It's shocking that progressive journalists have progressive ideas and share them with other progressive journalists.
Wait, no, it's not? Then I suppose I am misreading the series of stories in the conservative Daily Caller that have revealed the exchanges of the now-defunct Journolist, a supposedly off-the-record listserv for nearly 500 journalists and policy wonks, most of whom were progressive. (My deep dark confession: I was a member, mainly a lurker; I haven't posted anything in years. And, truth be told, when I did post it usually was to promote a column or article I had written, seeking links.) The Daily Caller and other conservatives have depicted the Journolist gang as practically a secret society coordinating the so-called liberal line in the media. But an ex-Daily Caller reporter was part of the group—which has gone unreported on by the Caller.
Sarah Palin today called Journolist participants "sick puppies" and has pointed to the Daily Caller's articles as proof that anti-free-speech libs control the mainstream media and have subverted it for their own nefarious purposes. But that's a foolish analysis, for equating the Journolist group—predominantly self-identified liberals writing or working for self-identified liberal outfits—with the MSM is absurd. The listserv was mainly a fun place for folks to kibbitz, trade ideas, and argue over published pieces. Think of it as a bar for journalists—without the booze, but with the occassional brawl. Sure, some participants wrote intemperate comments, just as they would mouth off in a tavern with friends, colleagues, or antagonists. Journalists—liberal and conservatives—do hold strong opinions and often are not shy about sharing. While I do not begrudge the Daily Caller the fun copy it has obtained by gaining access to Journolist archives—I would certainly write stories about a similar conservative listserv if I could—this is not an instance when a conspiracy has been exposed (especially since Politico and others have already written about the existence of Journolist).
The latest Journolist piece hit close to home, for it features a headline based on a Journolist comment made by Nick Baumann, a reporter in Mother Jones' Washington, DC, bureau. (See Nick's take on the Journolist flap here.) The article zeroes in on the hours following John McCain's announcement that Sarah Palin would be his running mate.
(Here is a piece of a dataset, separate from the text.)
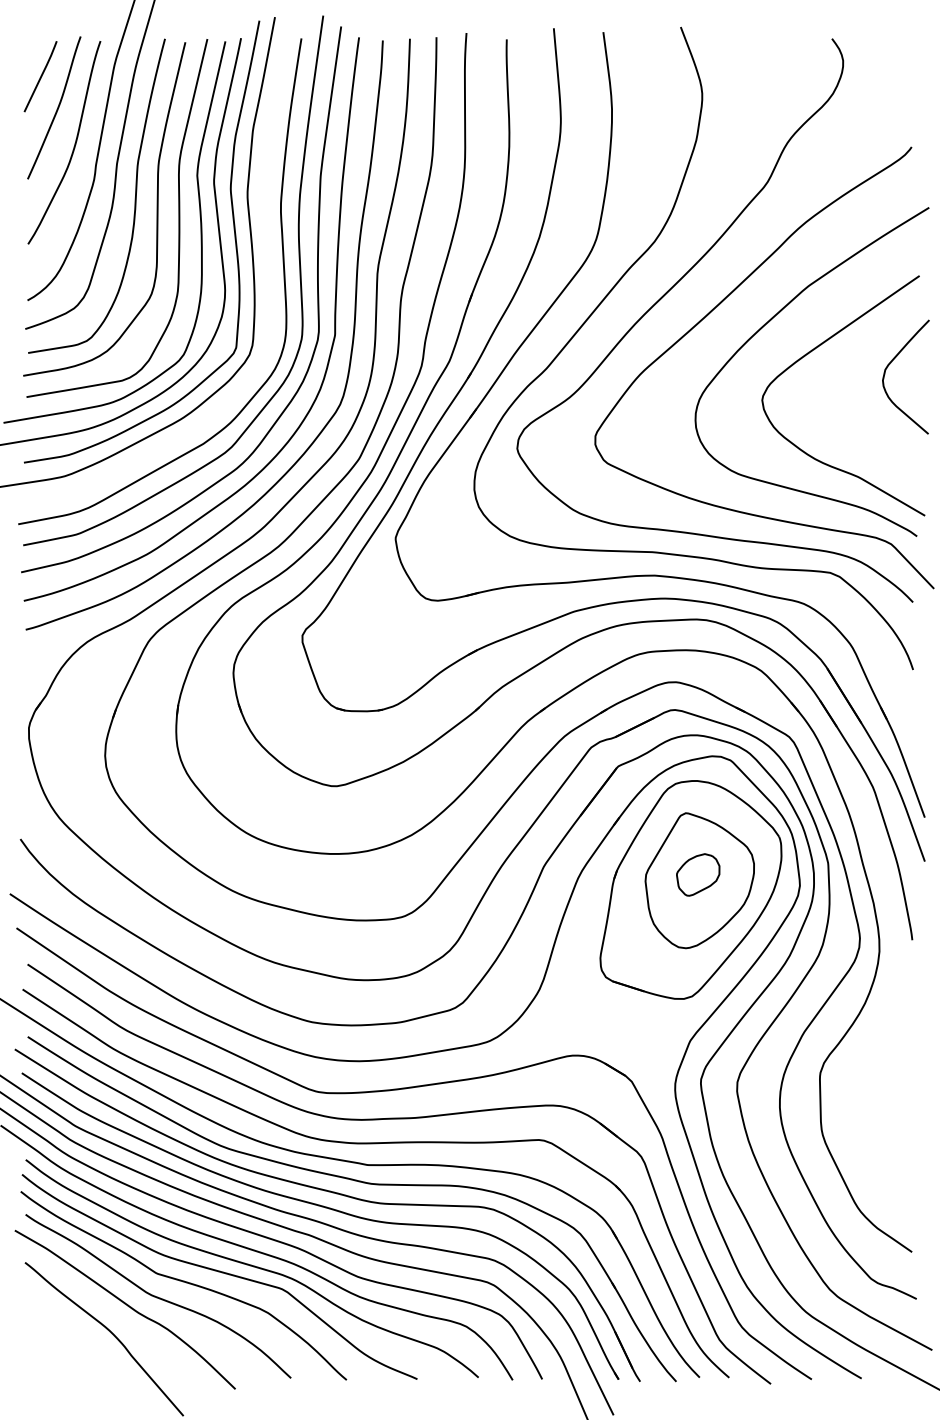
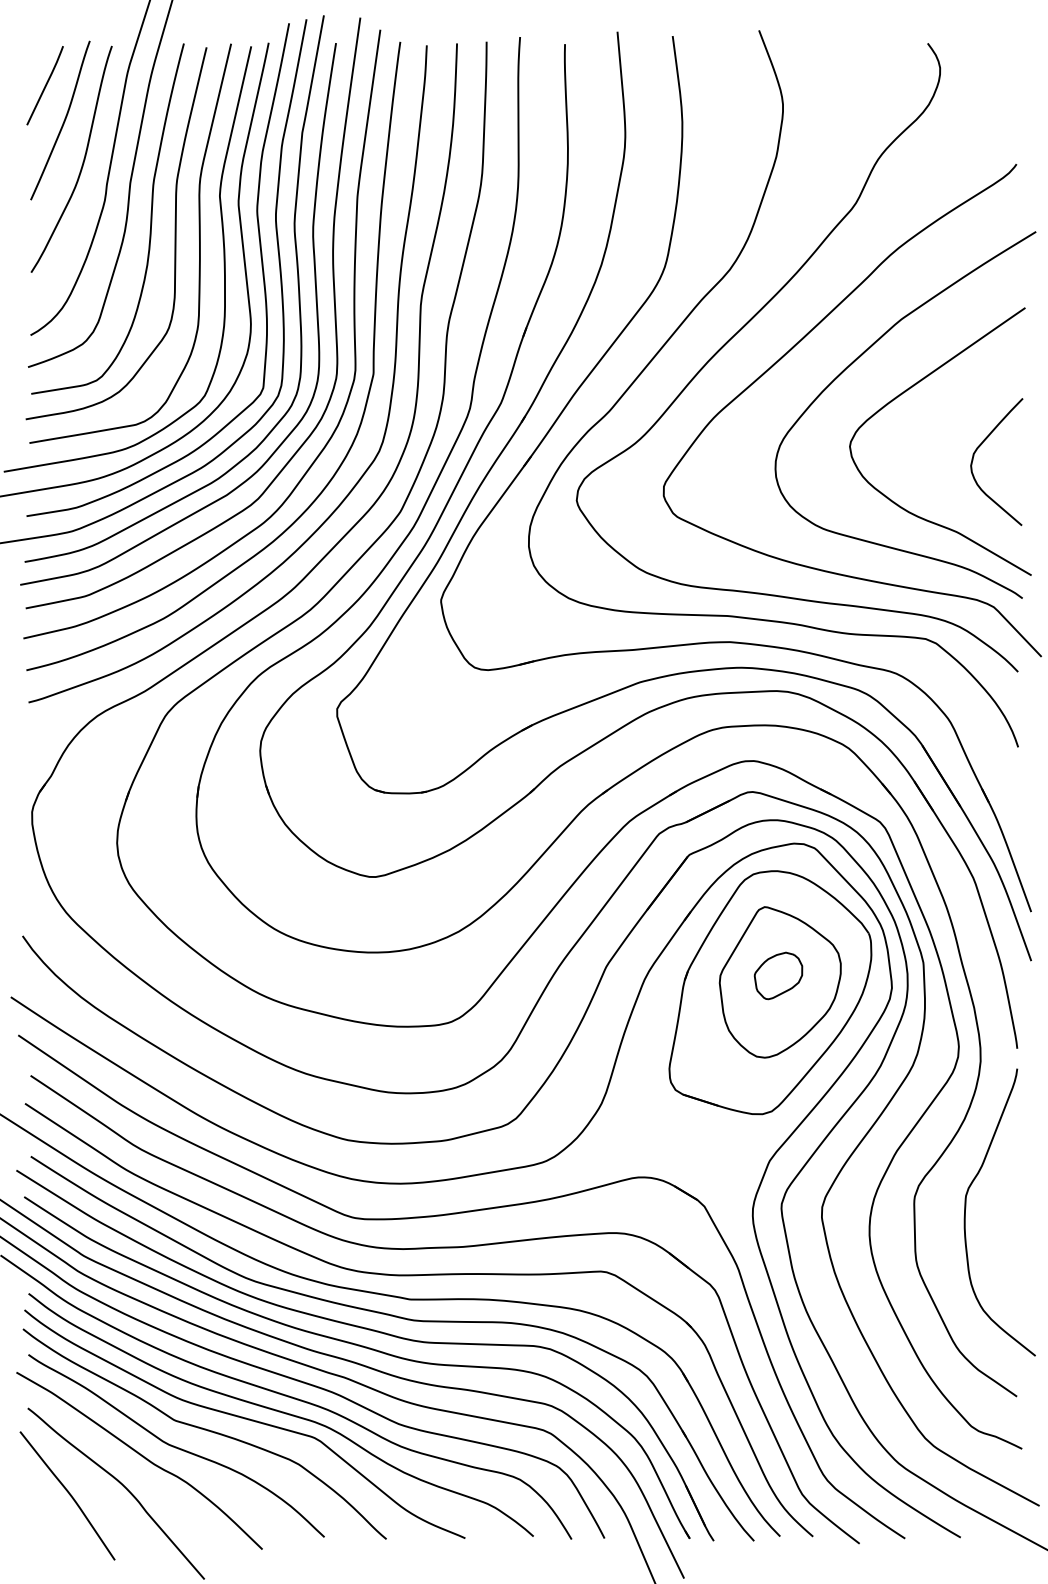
curve: (266, 250) -> (297, 279), added
curve: (890, 364) -> (979, 447), moved
curve: (866, 1087) -> (966, 1212), added
curve: (61, 1339) -> (68, 1494), added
Journolist was exploding with comments from members wondering what was behind this odd selection and what was the best way to write about it—and to attack it. (Hey, they're liberals.) In years past, this sort of conversation would have happened in a restaurant or hotel lobby—presumably the bar next to the lobby—where reporters would gather. In this instance, it occurred electronically. I believe that at the time I was in a rented house in St. Paul—the site of the GOP convention—with Baumann and Jonathan Stein, another Mother Jones reporter (now a grad student in California). Like good journalists, we each immediately began to contact people (in Alaska and elsewhere) who could explain this choice or who could tell us anything interesting about Palin. While doing this, Nick and Jonathan participated in the ongoing Journolist conversation about Palin.